A subsequent "aliveness test" confirmed that the new unit had been rigged up properly.

"We have a heartbeat," Runco called up from Mission Control.

"That's good news," shuttle mission specialist Jim Newman replied.

What followed was a lengthy effort to sequentially power up and test Hubble's various scientific instruments and control systems.

The observatory's wide-field planetary camera came back on line first, and then a more extensive test of the new Power Control Unit got under way.

Electricity from Hubble's two new solar wings - which were installed by spacewalkers Monday and Tuesday - then started flowing to the observatory's main computer brain as well as the telescope's power-producing arrays.

Hubble's other science instruments and spacecraft control systems also were being gradually brought back to life, and no serious problems were expected.

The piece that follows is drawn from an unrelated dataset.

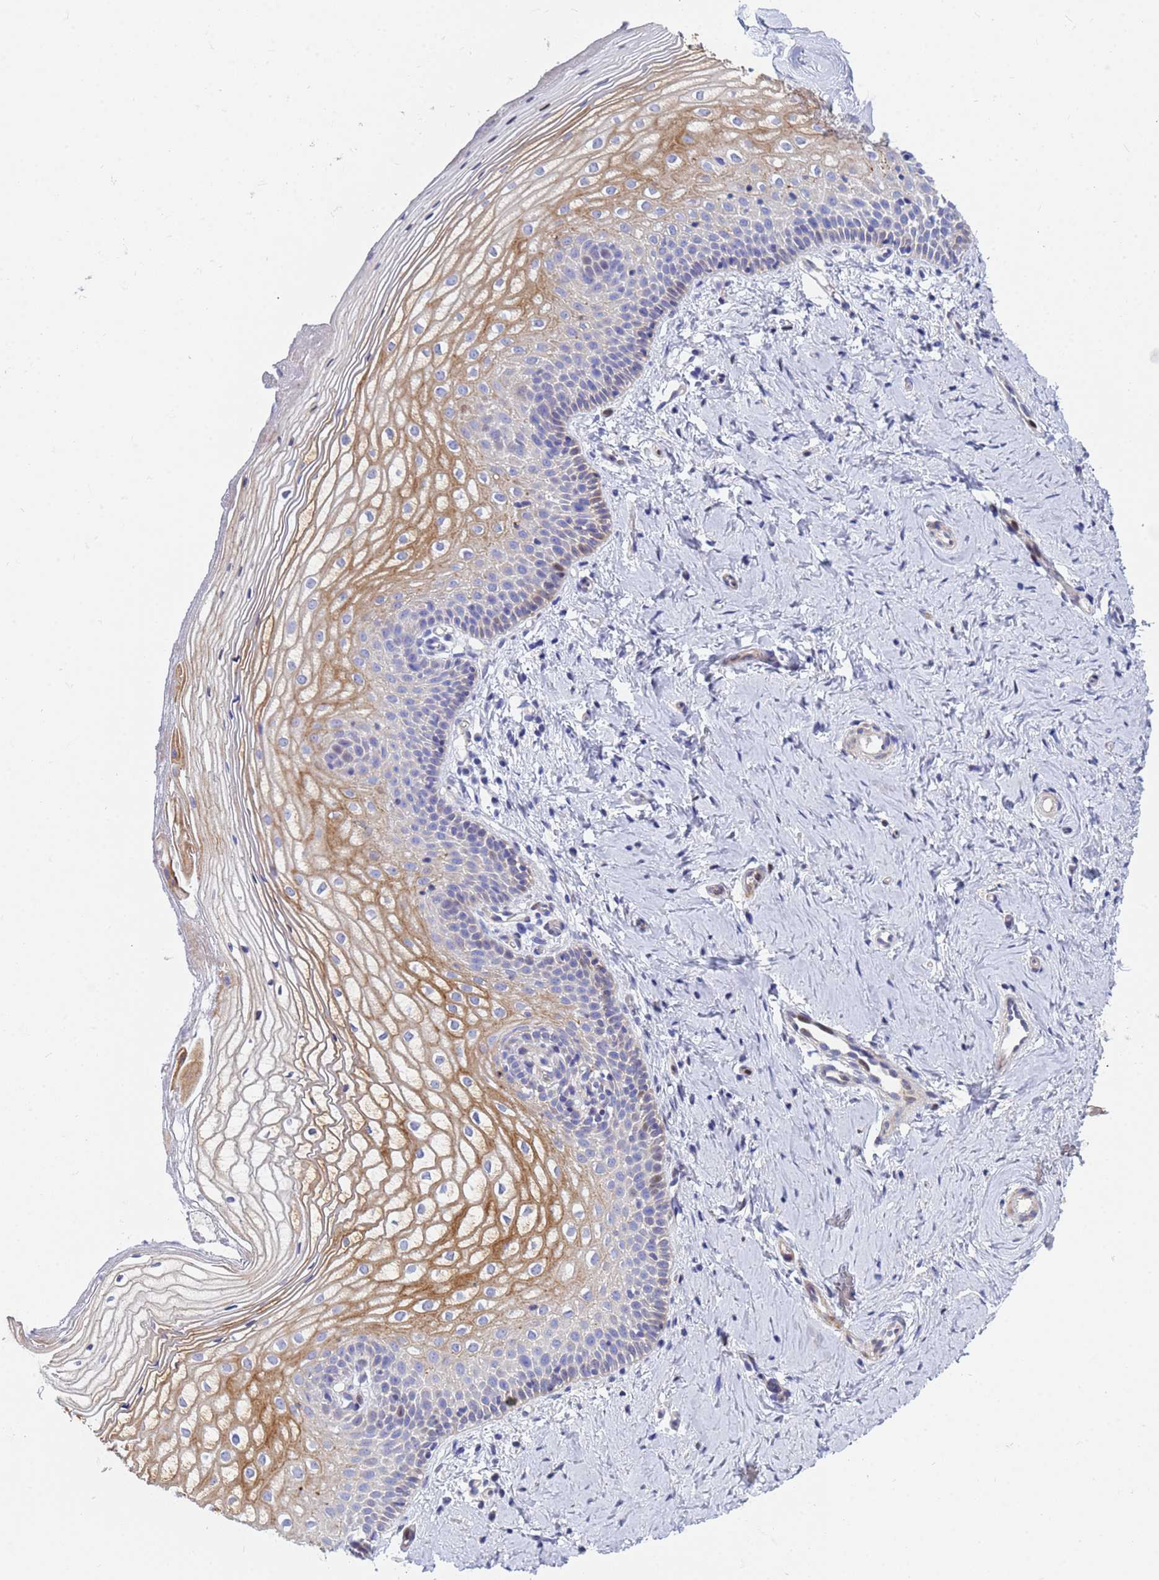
{"staining": {"intensity": "moderate", "quantity": "25%-75%", "location": "cytoplasmic/membranous"}, "tissue": "vagina", "cell_type": "Squamous epithelial cells", "image_type": "normal", "snomed": [{"axis": "morphology", "description": "Normal tissue, NOS"}, {"axis": "topography", "description": "Vagina"}], "caption": "Vagina stained with immunohistochemistry shows moderate cytoplasmic/membranous expression in about 25%-75% of squamous epithelial cells.", "gene": "PPP6R1", "patient": {"sex": "female", "age": 56}}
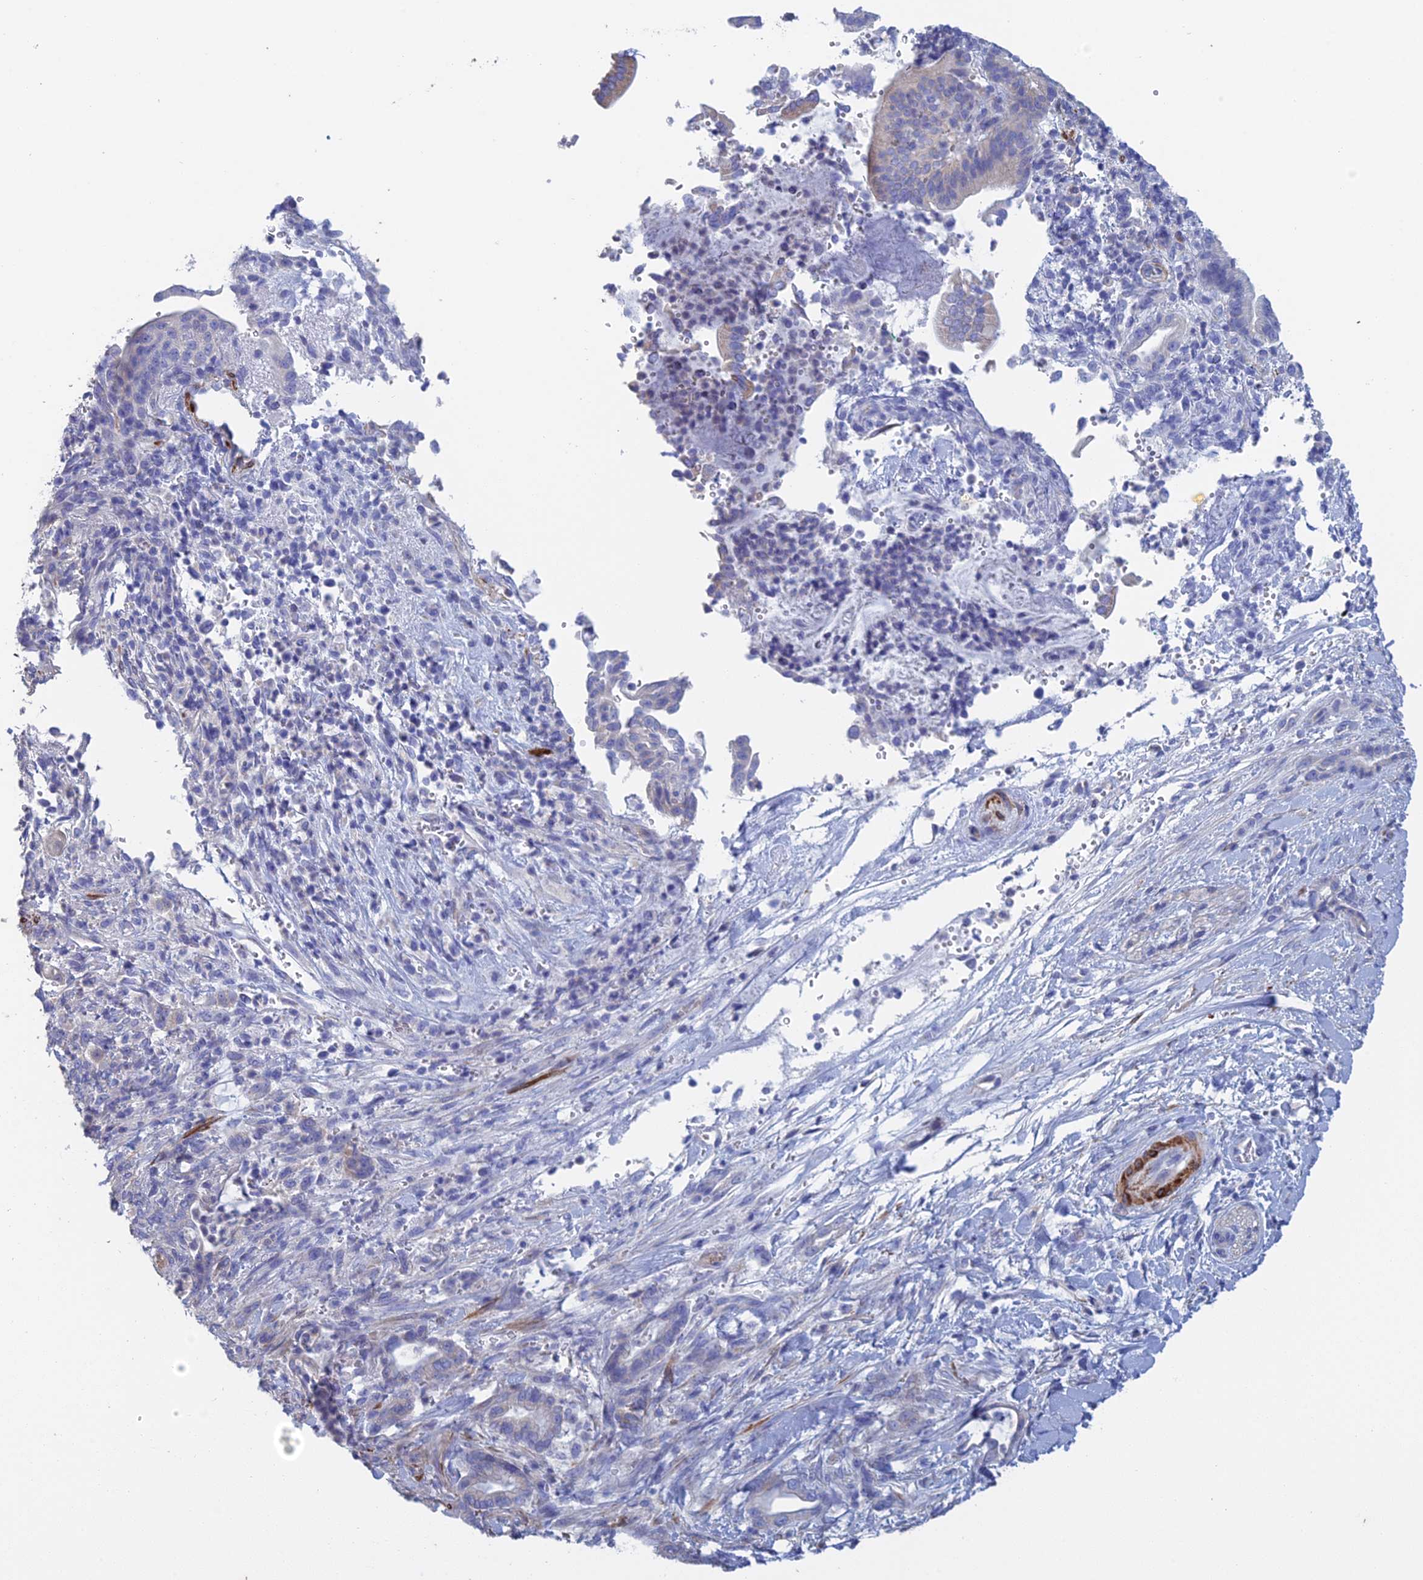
{"staining": {"intensity": "weak", "quantity": "25%-75%", "location": "cytoplasmic/membranous"}, "tissue": "pancreatic cancer", "cell_type": "Tumor cells", "image_type": "cancer", "snomed": [{"axis": "morphology", "description": "Normal tissue, NOS"}, {"axis": "morphology", "description": "Adenocarcinoma, NOS"}, {"axis": "topography", "description": "Pancreas"}], "caption": "Adenocarcinoma (pancreatic) stained with immunohistochemistry (IHC) exhibits weak cytoplasmic/membranous staining in about 25%-75% of tumor cells.", "gene": "PCDHA8", "patient": {"sex": "female", "age": 55}}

Grunsfeld and Linnehan spent six-hours and 48-minutes working outside Columbia, including the time needed to clean up after surgery. The spacewalk was the third of five planned for the $172 million Hubble house call.

Newman and Massimino will set out on the next one about 3:30 a.m. EST (0830 GMT) Thursday. Their prime goal: To outfit Hubble with the $76 million Advanced Camera for Surveys, which is the most powerful planetary camera ever launched into orbit.

Grunsfeld and Newman will carry out the final excursion Friday, aiming to outfit Hubble with an experimental cooling system that would resuscitate an infrared camera and spectrometer that has been dead since 1999.

If all goes well, the renovated Hubble telescope will be cast back into orbit Saturday before the shuttle crew heads off on a three-day trip back to Earth. Landing here at NASA's Kennedy Space Center remains scheduled for 4:35 a.m. EST (0935 GMT) March 12.